Mª CARMEN MÚRTULA

La segunda Intifada palestina me cogió en Belén. Vivíamos en la residencia Anita García y yo con una veintena de estudiantes palestinas universitarias.

Cada noche nos sorprendía un tiroteo que se cruzaba entre palestinos de Belén y los israelís de enfrente. Los moradores de Beit-hala y Belén éramos las sufridoras víctimas. Nosotras saltábamos de las camas y nos concentrábamos en el pasillo del centro de la casa, hasta que el sueño nos vencía y las más valientes volvíamos a nuestras habitaciones. Por las mañanas nos despertaban los tanques disparando como si de una traca se tratara.

Un día oímos los disparos hacia mediodía y cuando más tarde subí a mi habitación, descubrí que dos balas habían traspasado las paredes de parte a parte, por lo que tuve que cambiarme de cuarto.

Otra tarde, ya anochecida, estaba yo en la capilla cuando oí muy cerca los disparos, pensando en las ventanas, salí por la sacristía cuando vi detrás de me mi una bala, saqué fuerzas, de no sé dónde, pero llegué al pasillo central antes de que me alcanzara, cuanto todo pasó me asomé y vi la bala en mitad del corredor. A la mañana siguiente, Anita me llamó al trabajo y me comunicó que, en el tiroteo de la noche anterior, había entrado en la habitación del ordenador una bala racimo y había atravesado la estancia destrozando a su paso los muebles. Dimos gracias a Dios, porque a esa hora todos los días yo usaba el ordenado colocándome justo delante de la ventana, pero ese día había cambiado la rutina y me fui a rezar a la capilla.

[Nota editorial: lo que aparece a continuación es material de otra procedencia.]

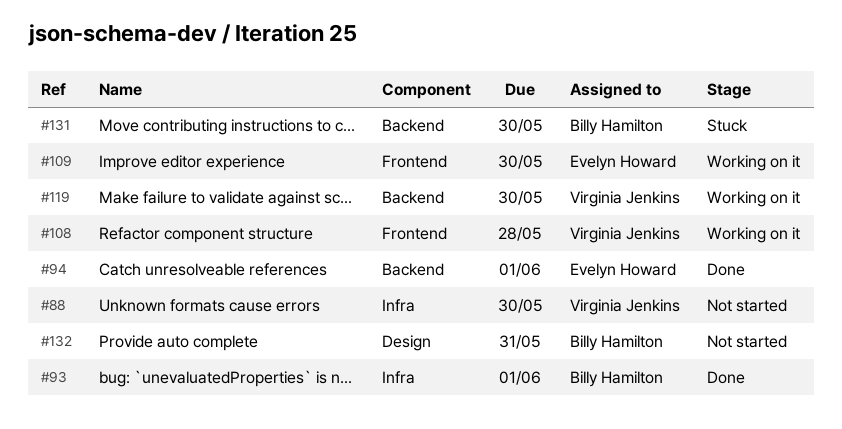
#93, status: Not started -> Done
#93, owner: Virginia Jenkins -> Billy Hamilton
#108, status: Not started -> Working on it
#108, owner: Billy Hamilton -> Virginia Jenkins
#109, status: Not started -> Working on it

Los verdaderamente héroes eran los ciudadanos de Belén que cuando cesaba el toque de queda, resurgían de su impotencia e intentaban hacer una vida normal, clases, compras, ventas…. hasta el próximo cierre de la ciudad.

Con todo esto, conseguimos que las chicas marcharan a sus casas ayudadas por el transporte de la cruz-roja y como Anita no quiso abandonar la residencian por miedo a que la “ocuparan” se quedó con ella Mellie y yo me vine para España.

Las primeras noches en Benidorm cuando acostada oía la despedida de Terra Mítica a las 12 de la noche con fuegos artificiales pensaba:” Este es el mismo ruido, ¿Y si estamos aquí tan tranquilos y nos están invadiendo los israelíes?”